Turn the stretch of records from the line containing "longitude: 56.6245" through the end of the records into a JSON list of strings, one string per line, skipping any blank lines. Leave the pictures out of the list.
## START The input
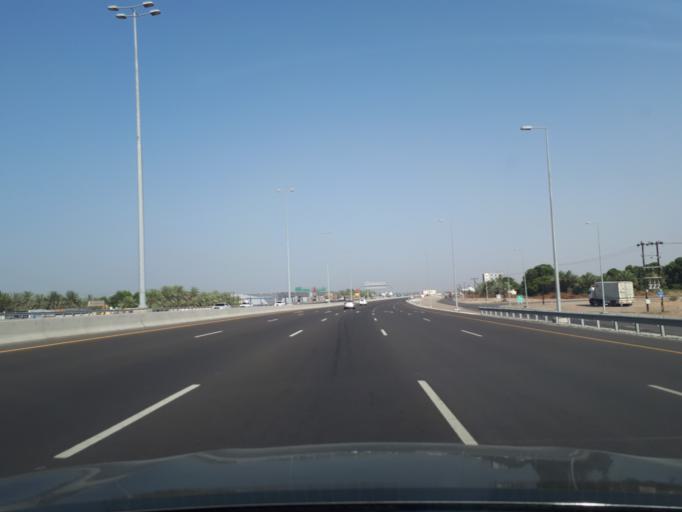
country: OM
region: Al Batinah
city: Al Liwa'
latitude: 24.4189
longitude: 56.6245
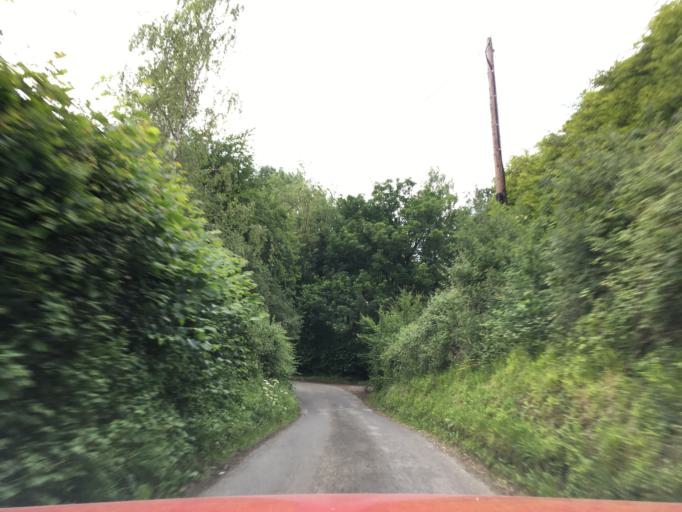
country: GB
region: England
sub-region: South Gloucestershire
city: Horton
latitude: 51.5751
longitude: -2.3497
## END The input
Answer to the task »
[
  "longitude: 56.6245",
  "country: GB",
  "region: England",
  "sub-region: South Gloucestershire",
  "city: Horton",
  "latitude: 51.5751",
  "longitude: -2.3497"
]